Texte de la page

# Impression sur imprimante via livebox en wifi



## Barbibul (25 Octobre 2007)

bjr

je souhaite imprimer via ma livebox connectée en wifi de mon mac portable, l'imprimante concernée est raccordé en filaire sur un pc, comment faire ?
faut-il que je partage la connexion reseau du pc ?
comment faire ?
à l'issue de la configuration, faut-il que l'unité centrale du pc soit allumée pour imprimer sur l'imprimante ?

:mouais:  :mouais:


----------



## Liz (25 Octobre 2007)

Barbibul a dit:


> bjr
> 
> je souhaite imprimer via ma livebox connectée en wifi de mon mac portable, l'imprimante concernée est raccordé en filaire sur un pc, comment faire ?
> faut-il que je partage la connexion reseau du pc ?
> ...


 
Oui, le pc auquel est raccordé l'imprimante doit être allumé. Sur les 2 ordis, les pare-feu doivent être désactivés et pense aussi à activer le partage d'imprimantes (sous windows). Dans le doute, active aussi aplle talk sur ton portable.
Il faut ensuite "localiser" l'imprimante donc le pc par son IP. Tu va dans pref systéme du mac et tu fais "ajouter une imprimante IP", tu rentres l'adresse IP et ça devrait le faire.
Chez moi sa marche nickel. Sauf que c'est le cas inverse (mac de buro et pc portable mais aussi PB  G4 portable).
Je crois que je n'ai rien oublié. J'espère que c'est à peu près clair. mais je suis sûre que d'autres membres bien plus doués que moi pourront aussi t'éclairer.
Voilou


----------

Consigne
Recopiez le passage de la discussion sur l'impression en wifi via la Livebox, de « Oui, le pc auquel » jusqu'à « devrait le faire. ».

Données recueillies

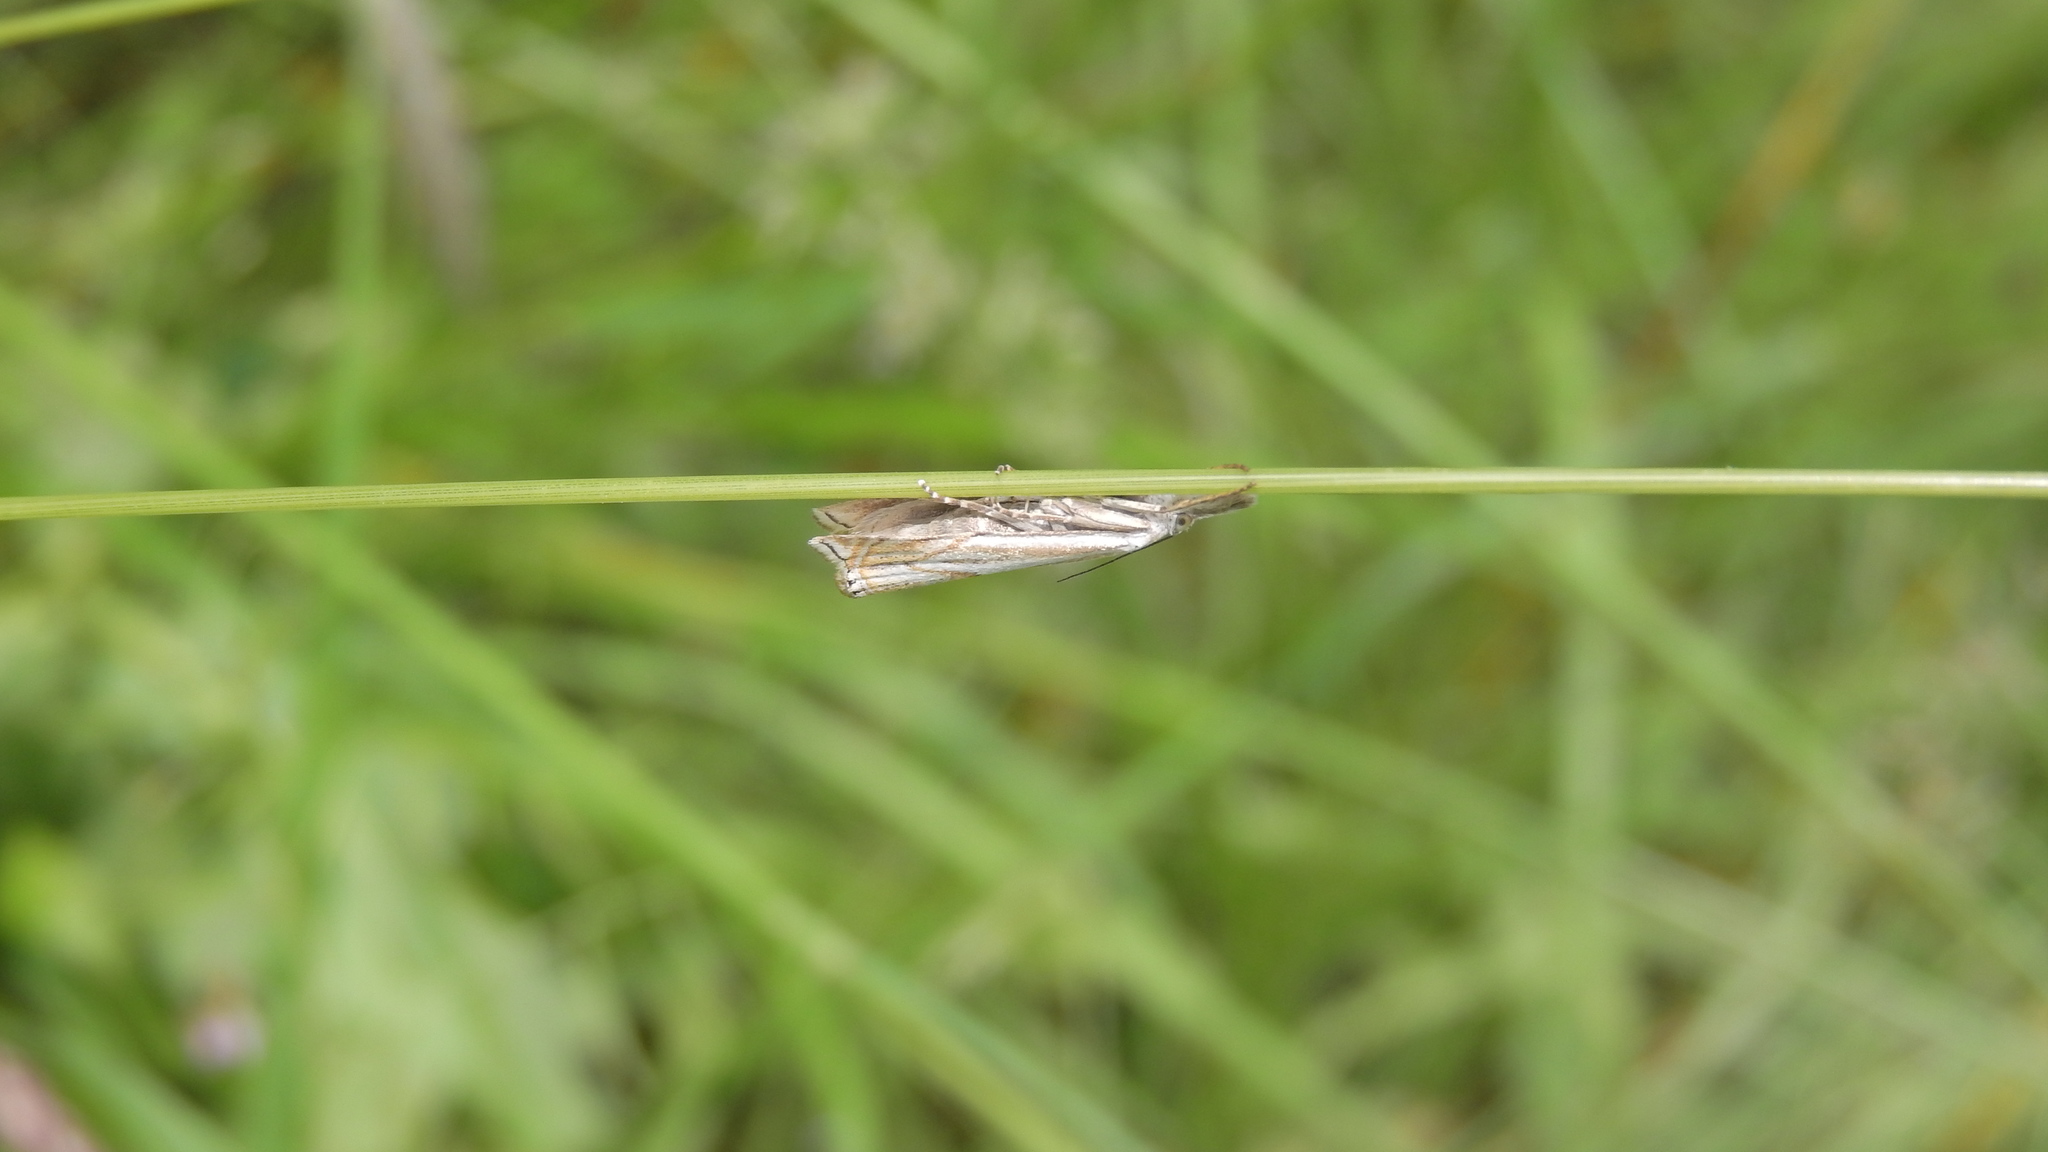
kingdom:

Réponse
Oui, le pc auquel est raccordé l'imprimante doit être allumé. Sur les 2 ordis, les pare-feu doivent être désactivés et pense aussi à activer le partage d'imprimantes (sous windows). Dans le doute, active aussi aplle talk sur ton portable.
Il faut ensuite "localiser" l'imprimante donc le pc par son IP. Tu va dans pref systéme du mac et tu fais "ajouter une imprimante IP", tu rentres l'adresse IP et ça devrait le faire.